TEXT FOR ANALYSIS:
◇ ◇ ◇

Hi there, I have a question regarding RNASeq analysis and the DESeq2 package.
I have a 2x2 full factorial design using Drosophila:
- 2 mating status (virgin, mated)
- 2 diets (A and B)
I started out with looking at an overall model and using contrasts got a list of genes that were DE for each main category
dds <- DESeqDataSetFromMatrix(countData = count.fem,
colData = meta,
design = ~ diet + status + diet:status)
For simplicity here I will just focus on effects due to changing diet.
Question: is this the correct contrasts to look at genes that respond to diet in both mated and virgin flies? (Overall diet effect)
## DIET GENES
comp.d <- results( dds, contrast = c("diet", "B", "A") )
summary(comp.d)
out of 12996 with nonzero total read count
adjusted p-value < 0.1
LFC > 0 (up) : 248, 1.9%
LFC < 0 (down) : 59, 0.45%
outliers [1] : 31, 0.24%
low counts [2] : 2770, 21%
(mean count < 9)
Now that I have the overall effects, I wanted to do more specific contrasts. For example:
- changing diets in virgin and mated flies separately
To do these comparisons I created another column with both factors and ran the below model:
> meta.t
diet status treat
VF-B B virgin B.v
VF-B.1 B virgin B.v
VF-B.2 B virgin B.v
MF-B B mated B.m
MF-B.1 B mated B.m
MF-B.2 B mated B.m
VF-A A virgin A.v
VF-A.1 A virgin A.v
VF-A.2 A virgin A.v
MF-A A mated A.m
MF-A.1 A mated A.m
MF-A.2 A mated A.m
dds.t <- DESeqDataSetFromMatrix(countData = count.fem,
colData = meta.t,
design = ~ treat)

◇ ◇ ◇

LISTED ENTRIES:
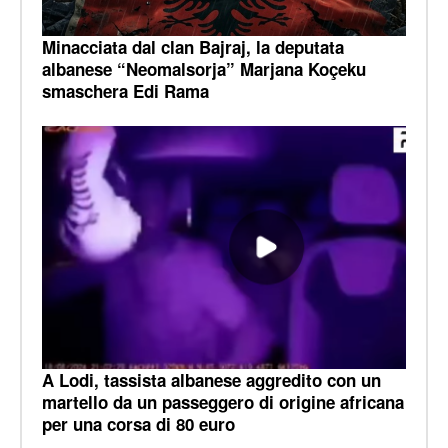
Minacciata dal clan Bajraj, la deputata
albanese “Neomalsorja” Marjana Koçeku
smaschera Edi Rama
A Lodi, tassista albanese aggredito con un
martello da un passeggero di origine africana
per una corsa di 80 euro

◇ ◇ ◇

YOUR TASKS:
(a) Reproduce the passage of the DESeq2 forum post starting with "Hi there, I" and going on through "(Overall diet effect)".
(b) According to the DESeq2 forum post, why did the poster create an additional column combining diet and mating status and fit a second model with it? Answer in one to three sentences.
(c) Continue the DESeq2 forum post from the point where it stops.

ANSWERS IN ORDER:
(a)
Hi there, I have a question regarding RNASeq analysis and the DESeq2 package.
I have a 2x2 full factorial design using Drosophila:
- 2 mating status (virgin, mated)
- 2 diets (A and B)
I started out with looking at an overall model and using contrasts got a list of genes that were DE for each main category
dds <- DESeqDataSetFromMatrix(countData = count.fem,
colData = meta,
design = ~ diet + status + diet:status)
For simplicity here I will just focus on effects due to changing diet.
Question: is this the correct contrasts to look at genes that respond to diet in both mated and virgin flies? (Overall diet effect)

(b) After obtaining the overall diet effects, the poster wanted more specific contrasts, such as the effect of changing diets in virgin and mated flies separately. The combined column was created, and the model with design ~ treat was run, in order to make those comparisons.

(c)
So far everything seems to be going OK, but when I start checking the individual comparisons I seem to be getting a lot more genes than the overall models:
## GENES THAT RESPOND TO DIET IN MATED FLIES
comparison1 <-results(dds.t, contrast = c("treat", "B.m", "A.m"))
summary(comparison1)
> summary(comparison1)
out of 12996 with nonzero total read count
adjusted p-value < 0.1
LFC > 0 (up) : 872, 6.7%
LFC < 0 (down) : 920, 7.1%
outliers [1] : 31, 0.24%
low counts [2] : 3265, 25%
(mean count < 16)
## GENES THAT RESPOND TO DIET IN VIRGIN FLIES
comparison2 <-results(dds.t, contrast = c("treat", "B.v", "A.v"))
summary(comparison2)
> summary(comparison2)
out of 12996 with nonzero total read count
adjusted p-value < 0.1
LFC > 0 (up) : 248, 1.9%
LFC < 0 (down) : 59, 0.45%
outliers [1] : 31, 0.24%
low counts [2] : 2770, 21%
(mean count < 9)
Question: why do I get many more genes that respond to diet when I run these specific comparisons, rather than the overall model. Also why is the overall number of genes that respond to diet the same as the the result when I only look at virgin flies?
Thanks!
Many thanks for the comment! So would you suggest that I use the model ~ diet + status to get the overall effects, and then ~ diet + status + diet:status to get the list of genes with an interaction term?
thanks again!
Depends what contrast you set, and what exact question you are asking.